SUPPLIED MATERIAL:

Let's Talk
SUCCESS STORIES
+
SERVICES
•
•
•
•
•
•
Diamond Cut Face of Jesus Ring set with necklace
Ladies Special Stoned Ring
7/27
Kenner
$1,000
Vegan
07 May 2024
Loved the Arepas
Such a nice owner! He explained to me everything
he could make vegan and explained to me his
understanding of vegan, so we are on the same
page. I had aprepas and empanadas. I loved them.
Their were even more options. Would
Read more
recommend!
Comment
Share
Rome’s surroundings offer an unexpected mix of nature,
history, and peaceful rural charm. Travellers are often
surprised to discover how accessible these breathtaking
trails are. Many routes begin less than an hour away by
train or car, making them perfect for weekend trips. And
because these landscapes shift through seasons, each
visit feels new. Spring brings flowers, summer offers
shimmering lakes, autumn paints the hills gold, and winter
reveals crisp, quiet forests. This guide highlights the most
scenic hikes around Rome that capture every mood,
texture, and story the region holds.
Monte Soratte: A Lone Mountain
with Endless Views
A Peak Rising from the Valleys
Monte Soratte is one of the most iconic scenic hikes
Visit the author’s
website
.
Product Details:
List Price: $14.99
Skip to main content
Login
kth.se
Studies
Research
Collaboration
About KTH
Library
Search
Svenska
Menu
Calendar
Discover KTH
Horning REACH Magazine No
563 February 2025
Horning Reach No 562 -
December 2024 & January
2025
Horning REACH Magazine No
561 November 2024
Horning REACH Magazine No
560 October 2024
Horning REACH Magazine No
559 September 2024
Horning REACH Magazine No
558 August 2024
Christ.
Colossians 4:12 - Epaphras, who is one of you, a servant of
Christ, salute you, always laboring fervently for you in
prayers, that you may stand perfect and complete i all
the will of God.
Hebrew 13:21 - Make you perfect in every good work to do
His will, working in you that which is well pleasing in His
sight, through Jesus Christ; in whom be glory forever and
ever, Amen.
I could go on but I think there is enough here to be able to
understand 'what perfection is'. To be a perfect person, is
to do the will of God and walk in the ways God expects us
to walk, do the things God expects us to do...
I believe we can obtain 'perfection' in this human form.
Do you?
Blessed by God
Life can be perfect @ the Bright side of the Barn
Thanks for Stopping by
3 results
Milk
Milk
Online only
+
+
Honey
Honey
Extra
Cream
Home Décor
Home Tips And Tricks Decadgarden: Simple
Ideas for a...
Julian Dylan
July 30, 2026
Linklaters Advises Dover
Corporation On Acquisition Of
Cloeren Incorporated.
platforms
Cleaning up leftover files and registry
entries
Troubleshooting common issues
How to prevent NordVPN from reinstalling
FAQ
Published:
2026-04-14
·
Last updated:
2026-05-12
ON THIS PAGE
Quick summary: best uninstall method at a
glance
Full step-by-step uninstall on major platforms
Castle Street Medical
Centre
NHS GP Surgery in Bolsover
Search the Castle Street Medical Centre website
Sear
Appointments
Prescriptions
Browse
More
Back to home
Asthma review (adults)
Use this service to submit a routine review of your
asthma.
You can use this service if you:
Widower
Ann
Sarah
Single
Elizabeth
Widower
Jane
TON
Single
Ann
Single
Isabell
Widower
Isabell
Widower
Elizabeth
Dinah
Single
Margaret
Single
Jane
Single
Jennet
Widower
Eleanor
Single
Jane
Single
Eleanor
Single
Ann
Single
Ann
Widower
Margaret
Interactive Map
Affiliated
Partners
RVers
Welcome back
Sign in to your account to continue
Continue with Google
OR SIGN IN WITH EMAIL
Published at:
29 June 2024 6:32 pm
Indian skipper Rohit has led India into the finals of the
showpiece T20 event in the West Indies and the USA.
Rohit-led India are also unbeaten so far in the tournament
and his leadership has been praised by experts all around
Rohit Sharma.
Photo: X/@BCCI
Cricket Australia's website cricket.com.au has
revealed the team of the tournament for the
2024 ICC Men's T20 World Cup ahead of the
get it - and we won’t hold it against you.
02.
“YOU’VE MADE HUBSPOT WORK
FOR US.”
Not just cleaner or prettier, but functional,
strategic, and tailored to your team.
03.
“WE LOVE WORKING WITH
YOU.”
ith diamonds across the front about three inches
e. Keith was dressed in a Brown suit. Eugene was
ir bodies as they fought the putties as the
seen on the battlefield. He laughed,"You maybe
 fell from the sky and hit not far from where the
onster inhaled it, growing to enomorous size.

JOB ITEM: The lines holding the string "through" are what is needed from the material above.

YOUR SOLUTION:
because these landscapes shift through seasons, each
sight, through Jesus Christ; in whom be glory forever and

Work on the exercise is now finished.